━━ Provided records ━━

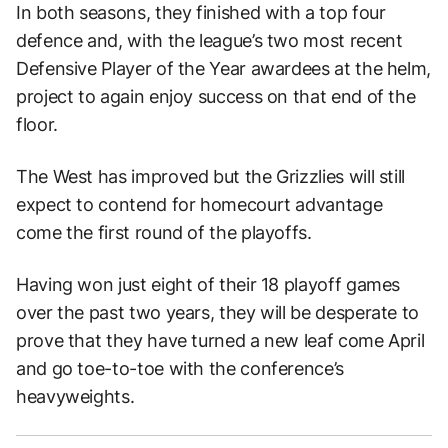
In both seasons, they finished with a top four
defence and, with the league’s two most recent
Defensive Player of the Year awardees at the helm,
project to again enjoy success on that end of the
floor.
The West has improved but the Grizzlies will still
expect to contend for homecourt advantage
come the first round of the playoffs.
Having won just eight of their 18 playoff games
over the past two years, they will be desperate to
prove that they have turned a new leaf come April
and go toe-to-toe with the conference’s
heavyweights.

━━━

▸ **Task requirements**
Give every line of text from the entries above as a numbered list, skipping blank lines and leaving out the pictures.

▸ **Answer**
1. In both seasons, they finished with a top four
2. defence and, with the league’s two most recent
3. Defensive Player of the Year awardees at the helm,
4. project to again enjoy success on that end of the
5. floor.
6. The West has improved but the Grizzlies will still
7. expect to contend for homecourt advantage
8. come the first round of the playoffs.
9. Having won just eight of their 18 playoff games
10. over the past two years, they will be desperate to
11. prove that they have turned a new leaf come April
12. and go toe-to-toe with the conference’s
13. heavyweights.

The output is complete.